In our coverage of Kalisha Buckhanon’s novel Speaking of Summer, Rachel León praised it as a “dynamic and important story that will provoke needed conversations about the devastating effects of trauma and mental illness.” On a cold December evening, Autumn Spencer’s twin sister, Summer, walks to the roof of their shared Harlem brownstone and is never seen again. Faced with the authorities indifferent to a Black woman’s disappearance, Autumn must pursue the search for her sister on her own. This mystery is propelled by an important attention to the lived experiences of grief and feeling unsafe in one’s community, bringing attention to the often silent realities of loss. 

Odes to Lithium
By Shira Erlichman
Alice James Books

Odes to Lithium is a captivating collection of poems and visual art that bring comfort and solidarity to anyone living with Bipolar Disorder. Shira Erlichman writes an inventive and compassionate love to her prescribed medication lithium and her self-acceptance, resilience, and the jagged path toward healing. Reading these poems often feels like entering into an intimate conversation with the author, creating an invitation to listen, connect, and topple the stigma around people living with mental illness. 

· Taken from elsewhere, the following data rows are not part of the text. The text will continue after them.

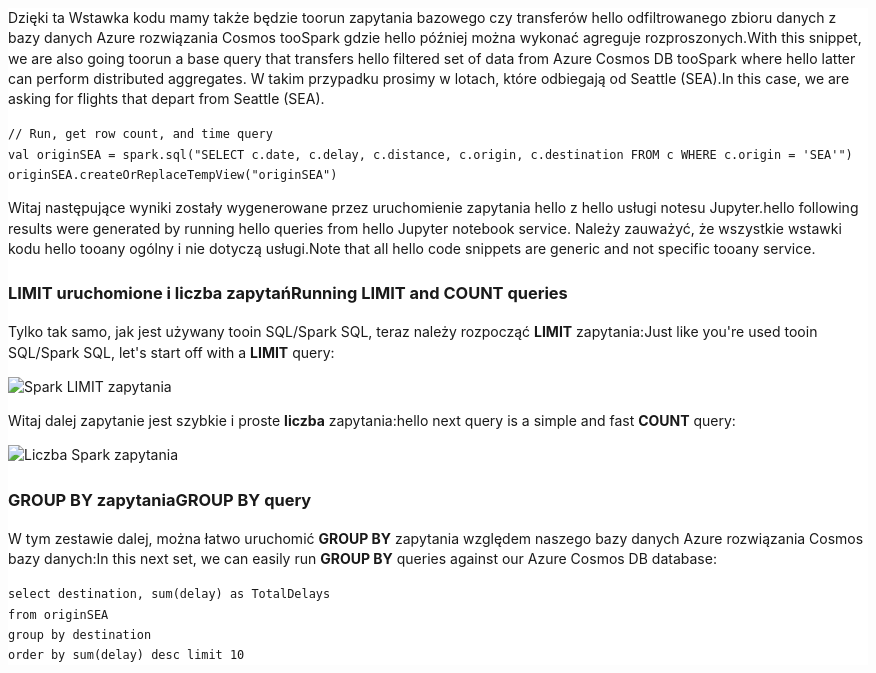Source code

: <span data-ttu-id="d9c5b-214">Dzięki ta Wstawka kodu mamy także będzie toorun zapytania bazowego czy transferów hello odfiltrowanego zbioru danych z bazy danych Azure rozwiązania Cosmos tooSpark gdzie hello później można wykonać agreguje rozproszonych.</span><span class="sxs-lookup"><span data-stu-id="d9c5b-214">With this snippet, we are also going toorun a base query that transfers hello filtered set of data from Azure Cosmos DB tooSpark where hello latter can perform distributed aggregates.</span></span> <span data-ttu-id="d9c5b-215">W takim przypadku prosimy w lotach, które odbiegają od Seattle (SEA).</span><span class="sxs-lookup"><span data-stu-id="d9c5b-215">In this case, we are asking for flights that depart from Seattle (SEA).</span></span>

```
// Run, get row count, and time query
val originSEA = spark.sql("SELECT c.date, c.delay, c.distance, c.origin, c.destination FROM c WHERE c.origin = 'SEA'")
originSEA.createOrReplaceTempView("originSEA")
```

<span data-ttu-id="d9c5b-216">Witaj następujące wyniki zostały wygenerowane przez uruchomienie zapytania hello z hello usługi notesu Jupyter.</span><span class="sxs-lookup"><span data-stu-id="d9c5b-216">hello following results were generated by running hello queries from hello Jupyter notebook service.</span></span>  <span data-ttu-id="d9c5b-217">Należy zauważyć, że wszystkie wstawki kodu hello tooany ogólny i nie dotyczą usługi.</span><span class="sxs-lookup"><span data-stu-id="d9c5b-217">Note that all hello code snippets are generic and not specific tooany service.</span></span>

### <a name="running-limit-and-count-queries"></a><span data-ttu-id="d9c5b-218">LIMIT uruchomione i liczba zapytań</span><span class="sxs-lookup"><span data-stu-id="d9c5b-218">Running LIMIT and COUNT queries</span></span>
<span data-ttu-id="d9c5b-219">Tylko tak samo, jak jest używany tooin SQL/Spark SQL, teraz należy rozpocząć **LIMIT** zapytania:</span><span class="sxs-lookup"><span data-stu-id="d9c5b-219">Just like you're used tooin SQL/Spark SQL, let's start off with a **LIMIT** query:</span></span>

![Spark LIMIT zapytania](./media/spark-connector/spark-sql-query.png)

<span data-ttu-id="d9c5b-221">Witaj dalej zapytanie jest szybkie i proste **liczba** zapytania:</span><span class="sxs-lookup"><span data-stu-id="d9c5b-221">hello next query is a simple and fast **COUNT** query:</span></span>

![Liczba Spark zapytania](./media/spark-connector/spark-count-query.png)

### <a name="group-by-query"></a><span data-ttu-id="d9c5b-223">GROUP BY zapytania</span><span class="sxs-lookup"><span data-stu-id="d9c5b-223">GROUP BY query</span></span>
<span data-ttu-id="d9c5b-224">W tym zestawie dalej, można łatwo uruchomić **GROUP BY** zapytania względem naszego bazy danych Azure rozwiązania Cosmos bazy danych:</span><span class="sxs-lookup"><span data-stu-id="d9c5b-224">In this next set, we can easily run **GROUP BY** queries against our Azure Cosmos DB database:</span></span>

```
select destination, sum(delay) as TotalDelays
from originSEA
group by destination
order by sum(delay) desc limit 10
```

Strangers to Ourselves: Unsettled Minds and the Stories that Make Us 
By Rachel Aviv
Farrar, Straus and Giroux

In Strangers to Ourselves, award-winning New Yorker writer Rachel Aviv offers a groundbreaking exploration of mental illness and the mind, and illuminates the startling connections between diagnosis and identity. Drawing on deep, original reporting as well as unpublished journals and memoirs, she writes about people who have come up against the limits of psychiatric explanations for who they are. At the heart of these disparate stories is a simple question: how do the stories we tell about mental illness shape our lives and our identities?